**Data provided**
- - -

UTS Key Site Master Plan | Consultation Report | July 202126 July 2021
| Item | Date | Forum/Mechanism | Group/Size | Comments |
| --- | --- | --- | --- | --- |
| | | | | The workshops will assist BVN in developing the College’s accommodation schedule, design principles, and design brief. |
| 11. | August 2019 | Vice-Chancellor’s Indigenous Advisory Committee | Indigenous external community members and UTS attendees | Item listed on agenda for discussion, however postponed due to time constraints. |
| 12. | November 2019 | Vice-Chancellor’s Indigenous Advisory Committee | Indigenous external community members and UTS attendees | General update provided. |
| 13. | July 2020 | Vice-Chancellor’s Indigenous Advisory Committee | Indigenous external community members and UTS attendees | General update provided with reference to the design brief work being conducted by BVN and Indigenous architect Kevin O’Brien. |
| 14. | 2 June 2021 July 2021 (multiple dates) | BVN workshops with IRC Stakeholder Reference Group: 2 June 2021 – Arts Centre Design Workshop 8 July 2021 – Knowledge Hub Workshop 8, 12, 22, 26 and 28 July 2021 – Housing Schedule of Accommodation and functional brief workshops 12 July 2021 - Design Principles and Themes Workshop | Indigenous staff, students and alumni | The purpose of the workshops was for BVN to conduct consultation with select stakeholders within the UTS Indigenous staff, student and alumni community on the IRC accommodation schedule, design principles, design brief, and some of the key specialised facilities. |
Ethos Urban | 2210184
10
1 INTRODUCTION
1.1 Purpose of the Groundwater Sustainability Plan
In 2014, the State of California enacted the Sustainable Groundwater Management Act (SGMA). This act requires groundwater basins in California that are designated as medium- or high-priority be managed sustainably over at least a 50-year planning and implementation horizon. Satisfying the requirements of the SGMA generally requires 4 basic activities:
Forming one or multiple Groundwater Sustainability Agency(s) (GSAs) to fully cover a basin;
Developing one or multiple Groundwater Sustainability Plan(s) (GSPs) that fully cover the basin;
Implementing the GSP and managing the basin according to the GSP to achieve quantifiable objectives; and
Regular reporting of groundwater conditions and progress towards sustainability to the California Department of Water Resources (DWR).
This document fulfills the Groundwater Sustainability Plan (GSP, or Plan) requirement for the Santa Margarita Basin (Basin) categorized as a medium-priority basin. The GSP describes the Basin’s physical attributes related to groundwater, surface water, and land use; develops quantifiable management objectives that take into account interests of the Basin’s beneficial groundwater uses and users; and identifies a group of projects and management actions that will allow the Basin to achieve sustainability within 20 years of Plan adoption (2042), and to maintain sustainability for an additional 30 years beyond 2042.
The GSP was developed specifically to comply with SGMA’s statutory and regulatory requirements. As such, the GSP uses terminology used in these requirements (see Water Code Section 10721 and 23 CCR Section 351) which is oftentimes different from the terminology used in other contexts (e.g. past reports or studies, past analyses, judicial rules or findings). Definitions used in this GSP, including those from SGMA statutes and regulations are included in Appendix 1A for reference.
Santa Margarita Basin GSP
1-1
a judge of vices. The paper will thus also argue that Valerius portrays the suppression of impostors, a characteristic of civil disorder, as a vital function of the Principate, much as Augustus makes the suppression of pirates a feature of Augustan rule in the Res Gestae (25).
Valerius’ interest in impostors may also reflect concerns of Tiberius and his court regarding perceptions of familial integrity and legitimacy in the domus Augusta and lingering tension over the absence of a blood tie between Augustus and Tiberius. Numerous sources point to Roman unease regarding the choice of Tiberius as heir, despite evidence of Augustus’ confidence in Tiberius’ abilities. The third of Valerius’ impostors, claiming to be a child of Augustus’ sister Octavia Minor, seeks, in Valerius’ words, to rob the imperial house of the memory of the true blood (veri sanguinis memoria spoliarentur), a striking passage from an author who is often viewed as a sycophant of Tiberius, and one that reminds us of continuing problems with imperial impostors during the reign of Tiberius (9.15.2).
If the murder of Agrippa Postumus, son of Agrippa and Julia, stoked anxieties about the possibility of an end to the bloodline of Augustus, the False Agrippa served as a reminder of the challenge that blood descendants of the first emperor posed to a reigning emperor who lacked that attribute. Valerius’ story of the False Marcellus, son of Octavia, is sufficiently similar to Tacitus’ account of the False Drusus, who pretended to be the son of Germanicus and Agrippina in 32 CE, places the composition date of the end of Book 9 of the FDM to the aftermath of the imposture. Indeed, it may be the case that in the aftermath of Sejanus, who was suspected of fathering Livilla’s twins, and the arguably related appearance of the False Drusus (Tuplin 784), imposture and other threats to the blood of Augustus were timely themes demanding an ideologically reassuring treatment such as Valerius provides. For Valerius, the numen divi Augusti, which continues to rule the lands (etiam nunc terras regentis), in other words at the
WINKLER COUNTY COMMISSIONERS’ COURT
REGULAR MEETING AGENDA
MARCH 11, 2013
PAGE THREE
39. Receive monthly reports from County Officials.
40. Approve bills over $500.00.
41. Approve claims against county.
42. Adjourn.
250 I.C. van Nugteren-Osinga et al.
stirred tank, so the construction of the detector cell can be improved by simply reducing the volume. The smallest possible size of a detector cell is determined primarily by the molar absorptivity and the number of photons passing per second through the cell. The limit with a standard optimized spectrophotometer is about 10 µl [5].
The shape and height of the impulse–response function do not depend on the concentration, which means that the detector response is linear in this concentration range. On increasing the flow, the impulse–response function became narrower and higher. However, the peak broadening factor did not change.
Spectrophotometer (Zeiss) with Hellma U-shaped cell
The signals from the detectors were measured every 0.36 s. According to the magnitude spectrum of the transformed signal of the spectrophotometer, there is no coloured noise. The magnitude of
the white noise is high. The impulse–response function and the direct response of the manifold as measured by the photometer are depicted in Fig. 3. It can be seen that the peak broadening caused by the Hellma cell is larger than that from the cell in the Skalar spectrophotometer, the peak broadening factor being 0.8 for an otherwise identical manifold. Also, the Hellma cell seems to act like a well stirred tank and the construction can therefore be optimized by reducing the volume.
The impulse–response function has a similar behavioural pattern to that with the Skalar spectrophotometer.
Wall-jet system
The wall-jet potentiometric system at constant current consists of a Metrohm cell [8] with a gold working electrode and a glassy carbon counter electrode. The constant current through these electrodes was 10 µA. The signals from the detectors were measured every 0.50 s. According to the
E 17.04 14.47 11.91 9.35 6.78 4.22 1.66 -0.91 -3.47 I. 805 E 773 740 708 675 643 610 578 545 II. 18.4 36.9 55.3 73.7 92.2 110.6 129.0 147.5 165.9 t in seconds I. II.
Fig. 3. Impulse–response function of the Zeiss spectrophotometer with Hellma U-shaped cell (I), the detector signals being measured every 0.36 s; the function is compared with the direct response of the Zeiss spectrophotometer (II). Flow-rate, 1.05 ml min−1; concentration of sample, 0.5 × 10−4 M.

- - -

Each line of the listing is to be output verbatim.

**Output**
UTS Key Site Master Plan | Consultation Report | July 202126 July 2021
| Item | Date | Forum/Mechanism | Group/Size | Comments |
| --- | --- | --- | --- | --- |
| | | | | The workshops will assist BVN in developing the College’s accommodation schedule, design principles, and design brief. |
| 11. | August 2019 | Vice-Chancellor’s Indigenous Advisory Committee | Indigenous external community members and UTS attendees | Item listed on agenda for discussion, however postponed due to time constraints. |
| 12. | November 2019 | Vice-Chancellor’s Indigenous Advisory Committee | Indigenous external community members and UTS attendees | General update provided. |
| 13. | July 2020 | Vice-Chancellor’s Indigenous Advisory Committee | Indigenous external community members and UTS attendees | General update provided with reference to the design brief work being conducted by BVN and Indigenous architect Kevin O’Brien. |
| 14. | 2 June 2021 July 2021 (multiple dates) | BVN workshops with IRC Stakeholder Reference Group: 2 June 2021 – Arts Centre Design Workshop 8 July 2021 – Knowledge Hub Workshop 8, 12, 22, 26 and 28 July 2021 – Housing Schedule of Accommodation and functional brief workshops 12 July 2021 - Design Principles and Themes Workshop | Indigenous staff, students and alumni | The purpose of the workshops was for BVN to conduct consultation with select stakeholders within the UTS Indigenous staff, student and alumni community on the IRC accommodation schedule, design principles, design brief, and some of the key specialised facilities. |
Ethos Urban | 2210184
10
1 INTRODUCTION
1.1 Purpose of the Groundwater Sustainability Plan
In 2014, the State of California enacted the Sustainable Groundwater Management Act (SGMA). This act requires groundwater basins in California that are designated as medium- or high-priority be managed sustainably over at least a 50-year planning and implementation horizon. Satisfying the requirements of the SGMA generally requires 4 basic activities:
Forming one or multiple Groundwater Sustainability Agency(s) (GSAs) to fully cover a basin;
Developing one or multiple Groundwater Sustainability Plan(s) (GSPs) that fully cover the basin;
Implementing the GSP and managing the basin according to the GSP to achieve quantifiable objectives; and
Regular reporting of groundwater conditions and progress towards sustainability to the California Department of Water Resources (DWR).
This document fulfills the Groundwater Sustainability Plan (GSP, or Plan) requirement for the Santa Margarita Basin (Basin) categorized as a medium-priority basin. The GSP describes the Basin’s physical attributes related to groundwater, surface water, and land use; develops quantifiable management objectives that take into account interests of the Basin’s beneficial groundwater uses and users; and identifies a group of projects and management actions that will allow the Basin to achieve sustainability within 20 years of Plan adoption (2042), and to maintain sustainability for an additional 30 years beyond 2042.
The GSP was developed specifically to comply with SGMA’s statutory and regulatory requirements. As such, the GSP uses terminology used in these requirements (see Water Code Section 10721 and 23 CCR Section 351) which is oftentimes different from the terminology used in other contexts (e.g. past reports or studies, past analyses, judicial rules or findings). Definitions used in this GSP, including those from SGMA statutes and regulations are included in Appendix 1A for reference.
Santa Margarita Basin GSP
1-1
a judge of vices. The paper will thus also argue that Valerius portrays the suppression of impostors, a characteristic of civil disorder, as a vital function of the Principate, much as Augustus makes the suppression of pirates a feature of Augustan rule in the Res Gestae (25).
Valerius’ interest in impostors may also reflect concerns of Tiberius and his court regarding perceptions of familial integrity and legitimacy in the domus Augusta and lingering tension over the absence of a blood tie between Augustus and Tiberius. Numerous sources point to Roman unease regarding the choice of Tiberius as heir, despite evidence of Augustus’ confidence in Tiberius’ abilities. The third of Valerius’ impostors, claiming to be a child of Augustus’ sister Octavia Minor, seeks, in Valerius’ words, to rob the imperial house of the memory of the true blood (veri sanguinis memoria spoliarentur), a striking passage from an author who is often viewed as a sycophant of Tiberius, and one that reminds us of continuing problems with imperial impostors during the reign of Tiberius (9.15.2).
If the murder of Agrippa Postumus, son of Agrippa and Julia, stoked anxieties about the possibility of an end to the bloodline of Augustus, the False Agrippa served as a reminder of the challenge that blood descendants of the first emperor posed to a reigning emperor who lacked that attribute. Valerius’ story of the False Marcellus, son of Octavia, is sufficiently similar to Tacitus’ account of the False Drusus, who pretended to be the son of Germanicus and Agrippina in 32 CE, places the composition date of the end of Book 9 of the FDM to the aftermath of the imposture. Indeed, it may be the case that in the aftermath of Sejanus, who was suspected of fathering Livilla’s twins, and the arguably related appearance of the False Drusus (Tuplin 784), imposture and other threats to the blood of Augustus were timely themes demanding an ideologically reassuring treatment such as Valerius provides. For Valerius, the numen divi Augusti, which continues to rule the lands (etiam nunc terras regentis), in other words at the
WINKLER COUNTY COMMISSIONERS’ COURT
REGULAR MEETING AGENDA
MARCH 11, 2013
PAGE THREE
39. Receive monthly reports from County Officials.
40. Approve bills over $500.00.
41. Approve claims against county.
42. Adjourn.
250 I.C. van Nugteren-Osinga et al.
stirred tank, so the construction of the detector cell can be improved by simply reducing the volume. The smallest possible size of a detector cell is determined primarily by the molar absorptivity and the number of photons passing per second through the cell. The limit with a standard optimized spectrophotometer is about 10 µl [5].
The shape and height of the impulse–response function do not depend on the concentration, which means that the detector response is linear in this concentration range. On increasing the flow, the impulse–response function became narrower and higher. However, the peak broadening factor did not change.
Spectrophotometer (Zeiss) with Hellma U-shaped cell
The signals from the detectors were measured every 0.36 s. According to the magnitude spectrum of the transformed signal of the spectrophotometer, there is no coloured noise. The magnitude of
the white noise is high. The impulse–response function and the direct response of the manifold as measured by the photometer are depicted in Fig. 3. It can be seen that the peak broadening caused by the Hellma cell is larger than that from the cell in the Skalar spectrophotometer, the peak broadening factor being 0.8 for an otherwise identical manifold. Also, the Hellma cell seems to act like a well stirred tank and the construction can therefore be optimized by reducing the volume.
The impulse–response function has a similar behavioural pattern to that with the Skalar spectrophotometer.
Wall-jet system
The wall-jet potentiometric system at constant current consists of a Metrohm cell [8] with a gold working electrode and a glassy carbon counter electrode. The constant current through these electrodes was 10 µA. The signals from the detectors were measured every 0.50 s. According to the
E 17.04 14.47 11.91 9.35 6.78 4.22 1.66 -0.91 -3.47 I. 805 E 773 740 708 675 643 610 578 545 II. 18.4 36.9 55.3 73.7 92.2 110.6 129.0 147.5 165.9 t in seconds I. II.
Fig. 3. Impulse–response function of the Zeiss spectrophotometer with Hellma U-shaped cell (I), the detector signals being measured every 0.36 s; the function is compared with the direct response of the Zeiss spectrophotometer (II). Flow-rate, 1.05 ml min−1; concentration of sample, 0.5 × 10−4 M.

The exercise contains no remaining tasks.